Not a legal OleAut date. Power BI
BY: Collin Quiring
We started receiving an error message in Power BI during the refresh via the Power BI Data Gateway. The error only appears online – it does not occur when refreshing, saving or publishing the file in the Power BI Desktop.
The message is relatively simple but can be complex to fix. The error message is:
Data source error: Not a legal OleAut date.. The exception was raised by the IDataReader interface. Table:
It then lists the Table name, the Cluster URI, Activity ID, Request ID and Time of the error.
After some research, it appears there are a few potential causes for this issue.
The first cause is most often bad data. In this case, the message points to a “date” type of data. In looking at the data that I was using I definitely had bad dates. Here are some examples:
If you have trouble seeing that image, some of the bad, unrealistic, dates in my data are:
May 3, 0207
March 23, 0208
March 1, 0919
If you are having trouble seeing that image, here are some of the bad dates:
3/29/0219
11/24/0218
6/4/0181
The initial solution seemed “easy” enough. I went through the Edit Queries and modified each and every date (using the Replace Values function) to be a correct date. That worked fine in Desktop (but it had already worked in desktop) but no joy in the service – I still got the OleAut error.
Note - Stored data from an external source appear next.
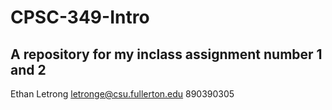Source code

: # CPSC-349-Intro
A repository for my inclass assignment number 1 and 2
---
Ethan Letrong
letronge@csu.fullerton.edu
890390305
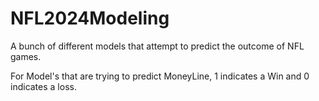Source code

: # NFL2024Modeling
A bunch of different models that attempt to predict the outcome of NFL games.


For Model's that are trying to predict MoneyLine, 1 indicates a Win and 0 indicates a loss.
I made a special visual with each and every date field in my table that was causing the problem. I found one that had a blank field in it. That may or may not have been an issue but I removed the blanks (not necessarily null).
Still, the error appeared on each and every refresh in the service via the gateway.
In my research, some folks appear to have an issue in their links in their relationships. But, I wasn’t using a date link in this table – only ID fields for the relationships. In fact, there was no DateTime table at all due to the needs of this report.
There were some date fields in the table that I wasn’t using so I changed those fields to text rather than trying to fix the bad dates in those fields.
Still no joy.
I took all of the date fields, changed the type from Date to Number and the changed it back.
Still no joy.
So, I put in a step between the changing back and forth the types. In my case, I just added a column with a text field.
And finally – there was joy in the land!